Em Lisboa, dos 24 nomes entregues, oito sacerdotes já morreram, dois estão doentes e retirados, três não têm qualquer nomeação, cinco estão no ativo, quatro são desconhecidos, um refere-se a um leigo e outro a uma pessoa que abandonou o sacerdócio. Nenhum padre foi suspenso.
No Porto, a diocese recebeu o nome de 12 padres suspeitos de abuso sexual. Sete ainda no ativo, mas nenhum foi afastado. O bispo D. Manuel Linda afirmou que, caso sejam encontrados "indícios fiáveis" de crimes, os sacerdotes serão afastados, mas só com base em provas concretas.
vaticano manda suspender
"De acordo com o Direito Canónico, cada bispo é juiz dentro da sua diocese, mas tem de seguir as normativas que chegam de Roma e, aí, não há grande liberdade para o bispo", disse ao JN o padre João Pedro Bizarro, pároco em Valongo e professor de Direito Canónico na Universidade Católica. No caso dos abusos sexuais, "os bispos devem seguir a normativa da Santa Sé que aconselha a suspensão dos padres", afirmou o canonista.

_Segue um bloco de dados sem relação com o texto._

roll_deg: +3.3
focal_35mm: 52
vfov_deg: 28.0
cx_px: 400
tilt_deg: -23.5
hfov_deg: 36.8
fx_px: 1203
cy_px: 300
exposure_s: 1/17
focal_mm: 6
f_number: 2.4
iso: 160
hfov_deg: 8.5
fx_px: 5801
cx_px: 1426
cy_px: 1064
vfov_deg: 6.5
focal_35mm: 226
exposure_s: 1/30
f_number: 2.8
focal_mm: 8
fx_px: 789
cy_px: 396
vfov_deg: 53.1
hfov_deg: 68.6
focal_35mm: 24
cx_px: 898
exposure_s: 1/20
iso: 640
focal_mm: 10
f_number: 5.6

Também o Direito Canónico remete para a suspensão provisória, sendo que, "em última análise, levará, e provada a acusação, à redução ao Estado laical do sacerdote". Segundo o padre João Pedro Bizarro, o que poderá fazer a diferença na tomada de posição dos bispos é o "grau de certeza" que atribuem às denúncias.

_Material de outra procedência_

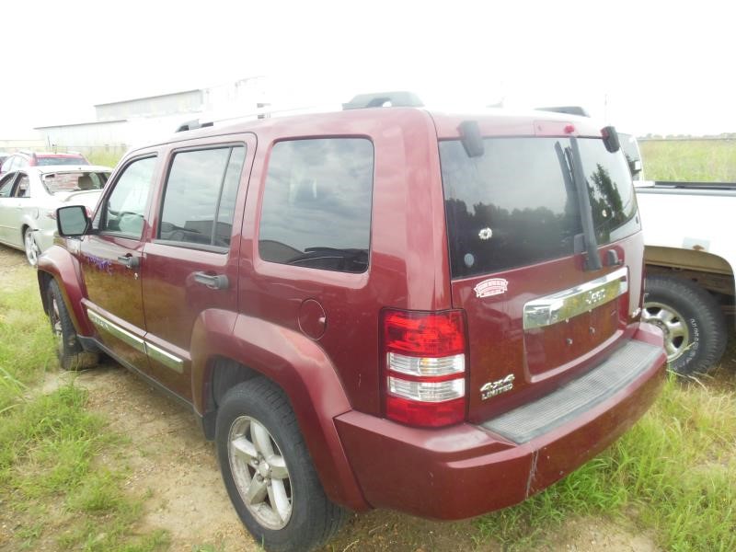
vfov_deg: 54.9
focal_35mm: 25
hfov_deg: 69.4
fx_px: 532
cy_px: 276
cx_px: 368
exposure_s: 1/250
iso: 125
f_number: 3.2
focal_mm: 4.5
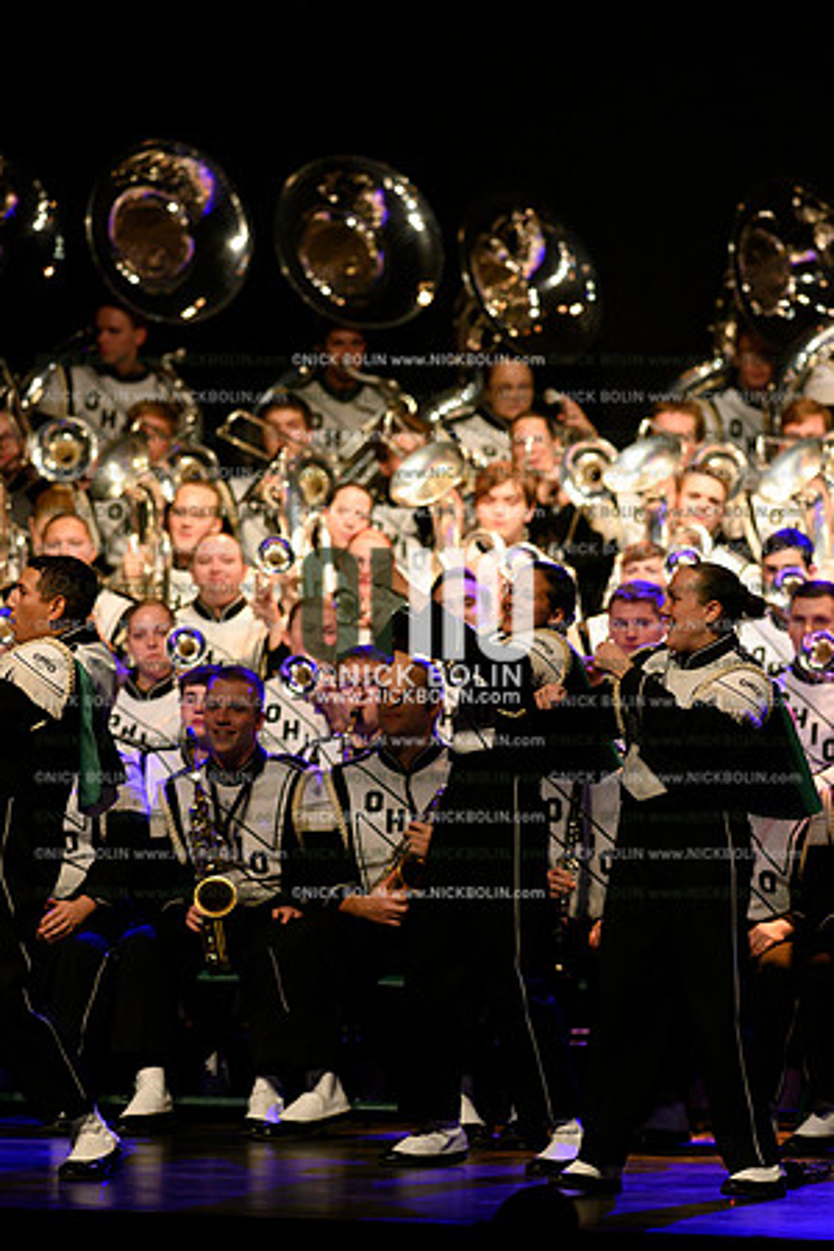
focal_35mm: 300
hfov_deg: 4.6
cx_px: 417
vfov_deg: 6.9
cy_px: 626
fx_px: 10424
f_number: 4
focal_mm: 300
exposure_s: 1/500
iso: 6400
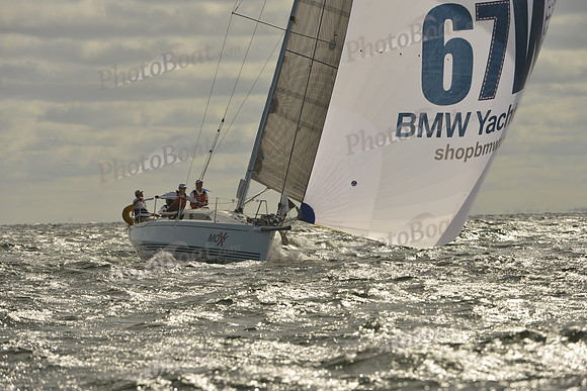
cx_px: 294
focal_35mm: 330
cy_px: 196
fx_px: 5382
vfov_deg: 4.2
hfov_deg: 6.2
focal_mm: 330
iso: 320
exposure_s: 1/2000
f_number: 9
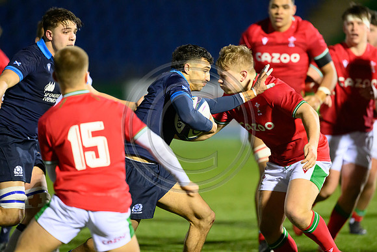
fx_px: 4190
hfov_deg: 5.2
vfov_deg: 3.4
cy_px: 126
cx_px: 188
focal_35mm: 400
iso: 10000
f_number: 3.2
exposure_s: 1/1250
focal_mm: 400
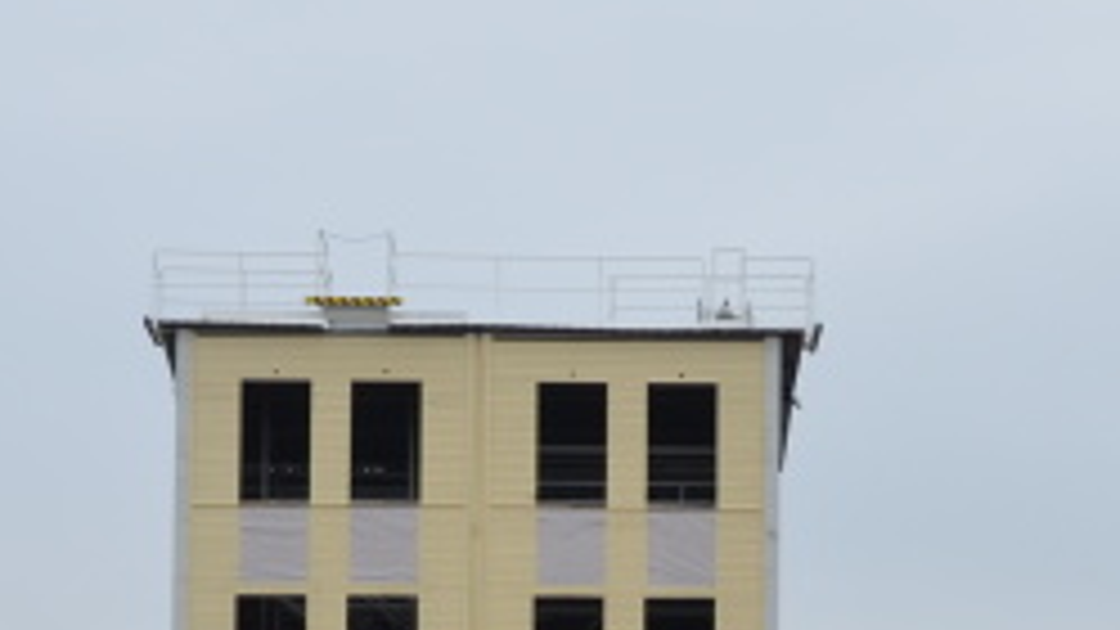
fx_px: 3138
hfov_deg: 20.2
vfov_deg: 10.9
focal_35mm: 106
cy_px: 1030
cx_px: 630
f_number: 6.3
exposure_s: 1/160
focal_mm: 21
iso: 200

"Por aquilo que li do comunicado da diocese, o bispo do Porto acha necessário recolher mais provas para poder agir em conformidade e, tendo factos e provas suficientes, suspenderá de imediato os sacerdotes que se veem com esta acusação e depois continua o processo legal", afirmou.
Saber mais
Protocolo com APAV
A comissão de proteção de menores do Patriarcado de Lisboa estabeleceu um protocolo com a Associação Portuguesa de Apoio à Vítima para a prevenção de casos de abusos sexuais na Igreja. Vai ser criada uma bolsa de psicólogos e haverá postos de atendimento em Lisboa, Oeiras, Cascais, Odivelas e Cadaval.
Queixa nos Açores
A diocese de Angra, nos Açores, recebeu mais uma queixa contra um pároco, já depois de ter recebido o relatório da Comissão Independente, revelou, esta sexta-feira, o bispo Armando Esteves Domingues. A diocese suspendeu, esta semana, dois padres que estão em investigação.
Exemplos
Lisboa
A lista tem 24 nomes de padres suspeitos de abusos, cinco dos quais estão no ativo, nenhum para já foi afastado. Oito nomes são de sacerdotes já falecidos.
Porto
A lista tem 12 suspeitos, sete dos quais são padres no ativo. Diocese promete suspendê-los preventivamente se "aparecerem indícios fiáveis" dos crimes.
Viseu
Só um dos cinco padres suspeitos foi afastado. A diocese alega que não há indícios suficientes para concluir que os delitos foram cometidos. O caso mais recente é o do padre Luís Miguel da Costa, em agosto de 2021, da paróquia de S. João de Lourosa.
Guarda
O padre de Figueira de Castelo Rodrigo, investigado por abusos sexuais, foi afastado, esta sexta-feira, pelo bispo.
Aveiro
Dos três nomes na lista, dois já morreram e outro caso foi investigado e arquivado pela Justiça.
Lamego
Lista tem dois nomes de padres que estão no ativo. Bispo pediu mais dados à comissão para que possa tomar uma decisão. Em outubro já tinha afastado dois sacerdotes: um padre de Vila Nova de Foz Côa, detido pela Judiciária suspeito dos crimes de tráfico de pessoas e de abuso sexual de pessoa incapaz de resistência. E outro padre de Cinfães.